Associations between Autism Spectrum Problems and comorbid somatic problems across the lifespan

Autism Spectrum Disorder (ASD) is a common and high-cost neurodevelopmental disorder with lifelong impacts, affecting 1-1.5% of individuals (1, 2). Somatic comorbidities are common in individuals with ASD, such as immune and gastrointestinal (GI) problems (3), causing elevated symptoms burden, reduced ability to work, and overall decreased length and quality of life. More than 70% of individuals with ASD have concurrent somatic, psychiatric, or developmental comorbidities (4). The associations between ASD and somatic problems are complex and likely to be bidirectional. Co-morbid somatic problem may cause or enhance the symptoms of ASD, and ASD can be an early entry point for developing different kinds of comorbidities (4, 5). Individuals with ASD often have higher risks of suffering somatic comorbidities across the entire life course (6, 7). Studies focusing on somatic comorbidities in ASD cross the lifespan could be of major value for understanding disease etiology and improvement of diagnosis, treatment, and prevention of ASD and somatic comorbidities. The aim of our study is to enhance the knowledge on the somatic comorbidities of ASD at the phenotypic and the genetic level. 
So far, the literature has shown that Gastrointestinal (GI) symptoms, food allergy, and inflammatory or immunological disorders are more common in children with ASD compared with the neurotypical children. A recent review study of 18 original studies indicated that 83% of children across these studies reported the significant increased prevalence of GI symptoms in individuals with ASD (8). Constipation was the most frequently reported symptom, followed by diarrhea. Similarly, a meta-analysis study reported that the OR for ASD in individuals with food allergy was 2.22 compared with the control group, revealing a substantial relationship between food allergy and ASD (9). In addition, multiple studies have shown a higher prevalence of immunological conditions in individuals with ASD compared to the general population. These immunological conditions include asthma, other allergies, type I diabetes, coeliac disease, and rheumatoid arthritis (10). However, these are less well researched than the GI symptoms and food allergies. For all of these somatic condition it holds that almost all the existing studies have been conducted among children with ASD, and very few concerned adults. 

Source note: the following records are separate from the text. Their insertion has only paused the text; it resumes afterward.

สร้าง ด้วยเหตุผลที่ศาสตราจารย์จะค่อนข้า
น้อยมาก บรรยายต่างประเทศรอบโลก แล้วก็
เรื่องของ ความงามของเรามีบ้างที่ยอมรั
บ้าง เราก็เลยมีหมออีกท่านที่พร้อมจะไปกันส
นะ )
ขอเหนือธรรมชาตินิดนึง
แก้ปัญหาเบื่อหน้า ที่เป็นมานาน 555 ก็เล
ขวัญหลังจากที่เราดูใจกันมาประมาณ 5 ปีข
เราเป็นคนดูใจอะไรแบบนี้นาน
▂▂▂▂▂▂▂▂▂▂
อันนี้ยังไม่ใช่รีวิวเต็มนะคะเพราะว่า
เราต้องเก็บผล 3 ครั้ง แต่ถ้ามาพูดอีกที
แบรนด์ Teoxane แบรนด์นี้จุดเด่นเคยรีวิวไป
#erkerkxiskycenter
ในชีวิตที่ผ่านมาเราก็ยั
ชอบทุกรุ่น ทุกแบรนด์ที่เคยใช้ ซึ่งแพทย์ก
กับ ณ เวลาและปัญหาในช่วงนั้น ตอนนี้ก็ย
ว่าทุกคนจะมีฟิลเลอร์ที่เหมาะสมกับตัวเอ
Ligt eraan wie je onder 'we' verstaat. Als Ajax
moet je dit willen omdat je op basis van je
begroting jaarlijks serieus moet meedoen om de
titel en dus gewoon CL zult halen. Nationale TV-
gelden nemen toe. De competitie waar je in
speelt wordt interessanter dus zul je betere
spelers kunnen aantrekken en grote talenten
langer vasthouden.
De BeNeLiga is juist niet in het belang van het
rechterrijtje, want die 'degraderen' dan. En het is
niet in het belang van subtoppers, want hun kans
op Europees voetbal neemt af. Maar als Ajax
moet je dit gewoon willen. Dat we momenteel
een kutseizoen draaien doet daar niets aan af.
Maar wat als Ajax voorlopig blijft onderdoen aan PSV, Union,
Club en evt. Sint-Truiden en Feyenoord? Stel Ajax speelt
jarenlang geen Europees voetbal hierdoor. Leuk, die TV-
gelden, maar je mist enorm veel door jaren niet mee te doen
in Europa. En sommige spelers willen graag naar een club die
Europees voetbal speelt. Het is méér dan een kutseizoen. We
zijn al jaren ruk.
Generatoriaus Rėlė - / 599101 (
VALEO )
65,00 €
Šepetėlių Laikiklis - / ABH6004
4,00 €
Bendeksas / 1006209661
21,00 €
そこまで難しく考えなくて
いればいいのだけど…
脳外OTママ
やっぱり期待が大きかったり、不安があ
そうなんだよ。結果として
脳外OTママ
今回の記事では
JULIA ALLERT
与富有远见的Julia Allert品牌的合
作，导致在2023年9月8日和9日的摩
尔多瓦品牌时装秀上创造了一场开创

Additionally, individuals with ASD may have a disproportional rate of co-occurring pain and fatigue. ASD has been linked to sensory abnormalities, such as hyper-responsiveness to minor stimuli, which may contribute to the onset of co-morbid pain and fatigue (11-14). Literature has also suggested that these sensory symptoms were related to abdominal pain in ASD (15). A higher rate of abdominal pain was reported in ASD children (OR=2.45) in a meta-analysis study (16). Another small study showed increased pain in general in individuals with ASD rather than abdominal pain (17). Thus, there is some evidence revealing an association between abdominal pain and ASD, which may be linked to comorbid GI problems, and few studies have addressed the link with pain and ASD in general. Studies looking into fatigue have so far been very few and with mixed findings: one study reported an association with ASD (18), but another did not (19). Both studies were based on small samples. Therefore, the relationship between fatigue and ASD is inconclusive, but deserves further study.
Although the biological mechanisms of comorbid somatic disorders in ASD have not been elucidated, recent genetic research have suggested that genetic overlap between ASD and other phenotypes may be at the basis of these problems in ASD. Existing evidence have identified modest joint genetic associations between autism and other neurodevelopmental and mental conditions such as schizophrenia, attention-deficit/hyperactivity disorder (ADHD), and major depression (2, 20). However, studies exploring the polygenic associations between ASD and comorbid somatic disorders have so far been very few. One study has found significant genetic correlation (r=.33) between ASD and tiredness (21). These evidences suggested the potential genetic contribution in con-current somatic problems in ASD and our aim is to extend these findings by studying associations based on polygenic risk scores. We will relate polygenic risk scores of comorbid somatic diseases to ASD and vice versa, the polygenic risk score of ASD to somatic diseases.
In sum, while associations between ASD, GI symptoms, pain, fatigue and immune related diseases have been reported, these need to be better established, especially in adults. Furthermore, to improve our understanding of the causes of these comorbidities, studies to evaluate genetic sharing of ASD and somatic problems are needed. We will use the large-scale and detailed phenotypic and genetic data in Lifelines for our research. The findings will improve our understanding of the somatic health profile of ASD across the lifespan and will contribute to establishing the genetic associations that may exist between somatic health and ASD.